Parece haver, no imaginário coletivo de grande parte dos soteropolitanos, uma confusão entre excitação – sexual – e qualidade de vida. Temos a maior festa popular do mundo (dizem as emissoras que transmitem o carnaval) e recebemos milhões de turistas todo ano. Eles vêm atrás da nossa alegria, da nossa felicidade, da nossa malemolência, do exótico. Porque lá fora, gringo não sabe ser feliz e vem aprender conosco.

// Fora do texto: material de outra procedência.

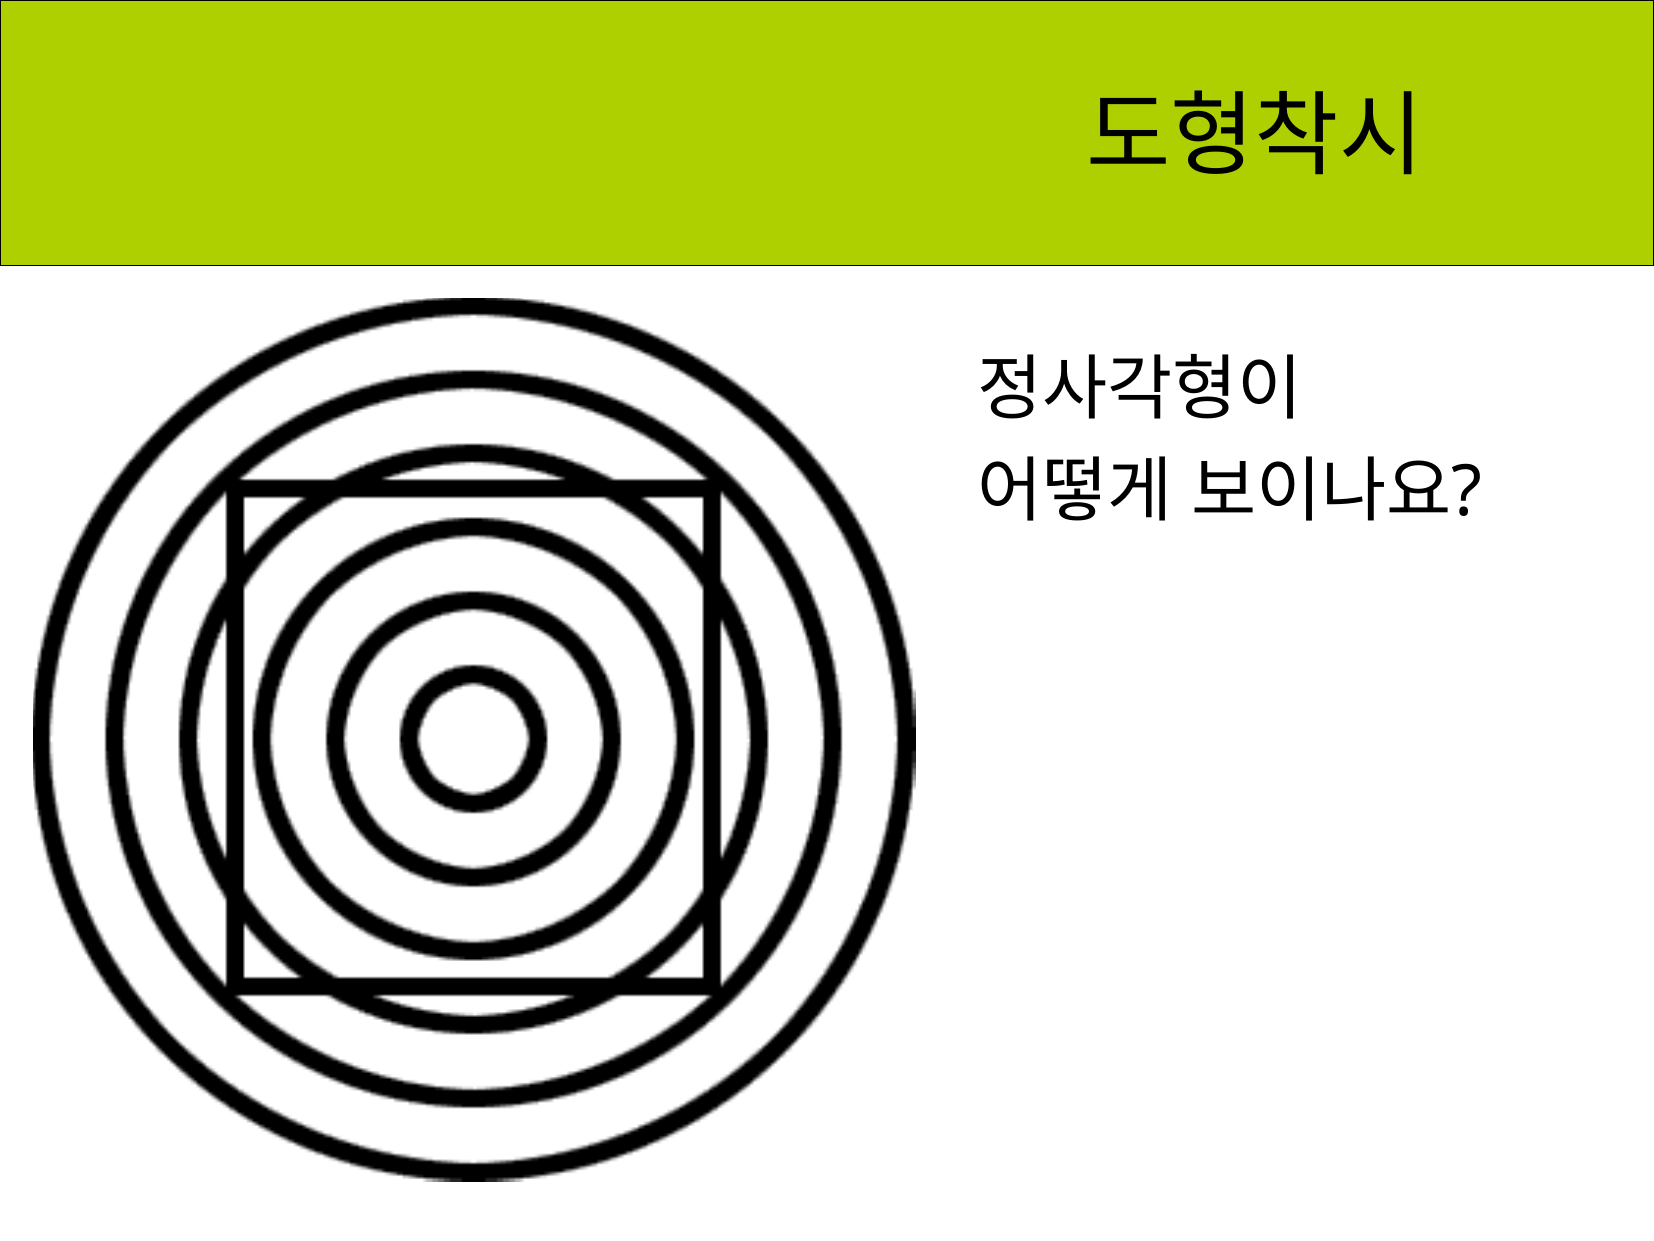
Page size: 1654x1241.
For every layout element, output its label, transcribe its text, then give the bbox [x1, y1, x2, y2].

picture [33, 298, 916, 1182]
text_box 정사각형이 어떻게 보이나요? [962, 323, 1516, 502]
title 도형착시 [885, 49, 1625, 207]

Acontece que sete dias de folia passam rápido, logo o gringo volta para o país dele; no caso dos dinamarqueses, voltam para o país europeu em primeiro lugar no ranking mundial dos mais felizes. Ora, mas eles não têm nosso gingado, nosso “jeito de ser” – porque só há um jeito de ser na Bahia: alegre e extrovertido; os introvertidos são quase tão invisíveis quanto os meninos-(alegres)-de-rua. Eles não têm nossas festas nem nossos troféus de Copa do Mundo. Pois então, como isso é possível? Forbes explica:

“O fato é que bons tempos provavelmente têm mais que ver com o tamanho da sua carteira que com o tamanho da sua estante de troféus. Os cinco países mais felizes do mundo – Dinamarca, Finlândia, Noruega, Suécia e Holanda – ficam todos na mesma região e todos possuem altos níveis de prosperidade”.[3]

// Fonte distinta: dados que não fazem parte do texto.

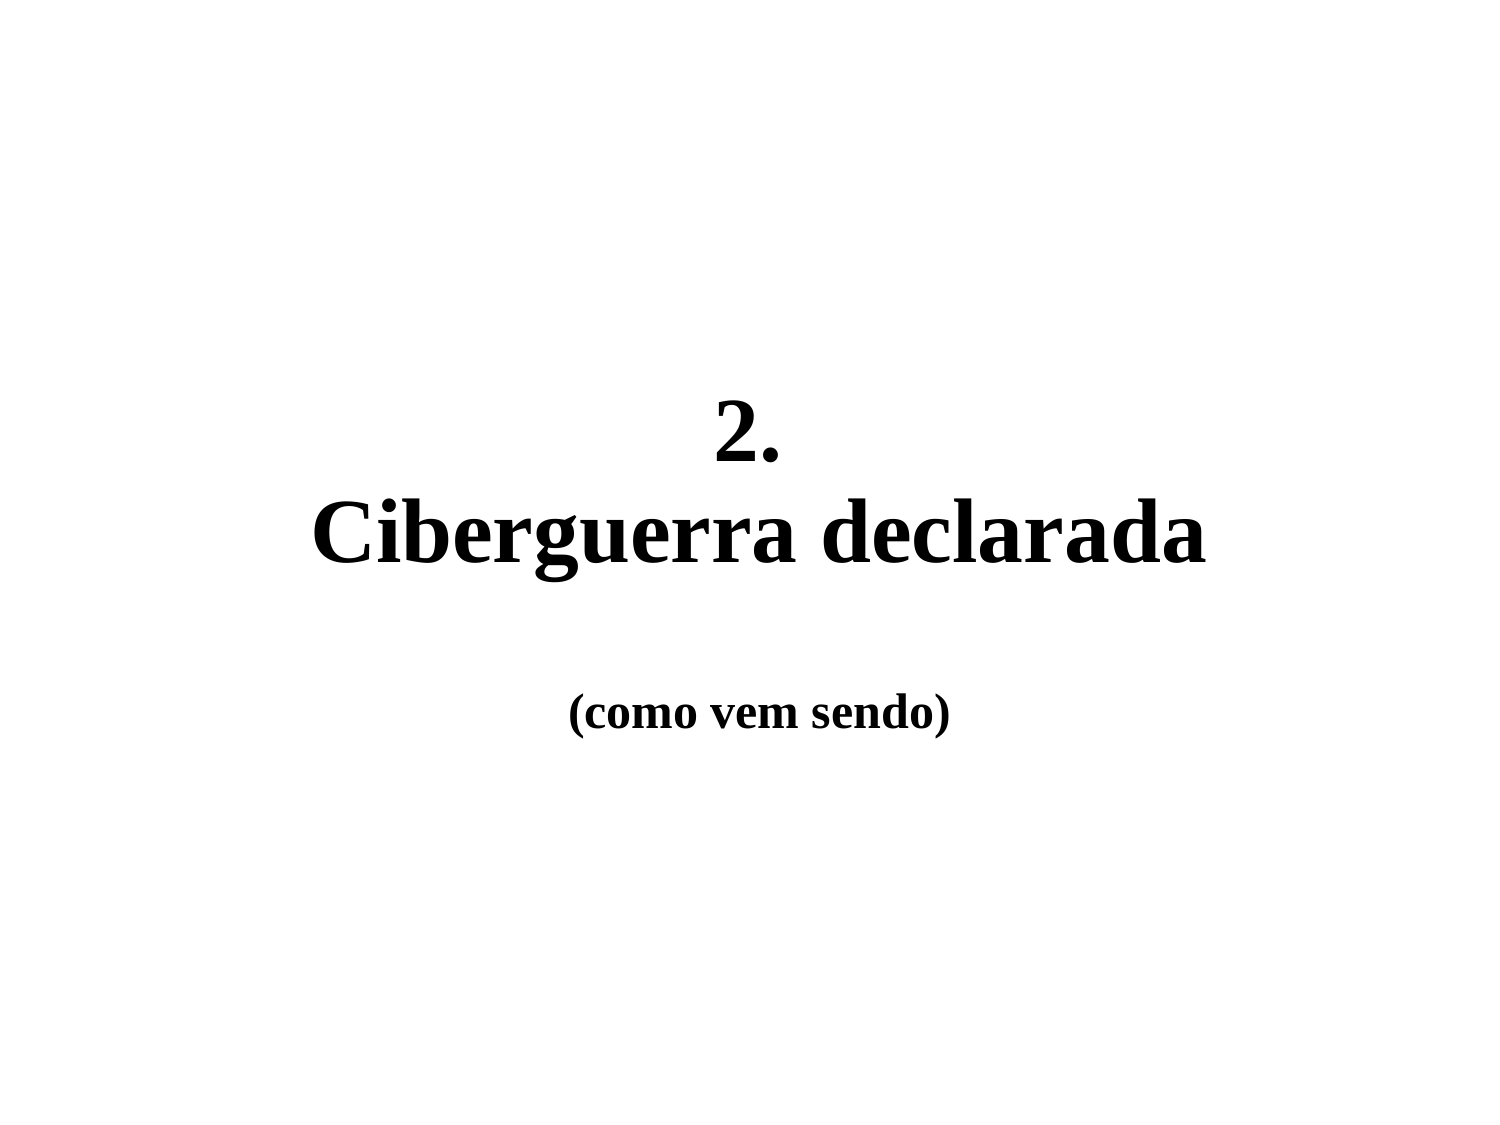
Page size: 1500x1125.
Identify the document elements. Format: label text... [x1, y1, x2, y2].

title 2. Ciberguerra declarada (como vem sendo) [95, 372, 1424, 748]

A pesquisa foi feita por Gallup World Poll, entre 2005 e 2009, em 155 países. Como critério para a avaliação, eles usaram o bem-estar geral dos cidadãos, ou seja, a satisfação com a vida que levam. Perguntas foram feitas ao longo de dias acerca de quais notas dariam, baseados no dia anterior, para aspectos como o descanso, respeito, ausência de dor e engajamento intelectual. O Brasil ficou em 13o lugar no ranking mundial, atrás de países como Costa Rica, Israel e Panamá[4].

Jim Harter, um dos mais importantes cientistas do Gallup, diz que a razão por que tais países se saíram tão bem na pesquisa é que “eles cuidam de suas necessidades básicas num grau maior que outros países. Quando olhamos para todos os dados, essas necessidades básicas explicam a relação entre renda e bem-estar”.

Pois bem, eles cuidam das necessidades básicas da população. Por acaso o “sistema” ou “o Estado” lá possui uma genética élfica e sempre foi inerentemente tão bondoso que provia para o povo sem Lhe pedirem? Dificilmente. Eles viram muitas guerras por aqueles lugares e o conformismo não é uma força tão pungente. Eles não se preocuparam em criar comunidades sociais virtuais (ou reais) intituladas “A gente se f*** mas se diverte”, com 75.674 membros[5].

São mais de 75.000 desculpas para “O Sistema” ou “O Estado” daqui continuarem apropriando-se do dinheiro alheio com consentimento indireto. Ora, se diverte aquele que está se sentindo bem. Alguém honestamente já viu uma pessoa com pedras no rim e gastrite severa verdadeiramente ir se esbaldar na pista de dança? Improvável. Sendo assim, se o político corrupto lhe passa a perna e cria leis para favorecer só quem não mais precisa, rouba seu dinheiro com obras mirabolantes, e você ainda se diverte, então de fato não há o que se consertar. Não se cura de saúde, se cura de doença. Lembre-se: se for se f****, não se divirta.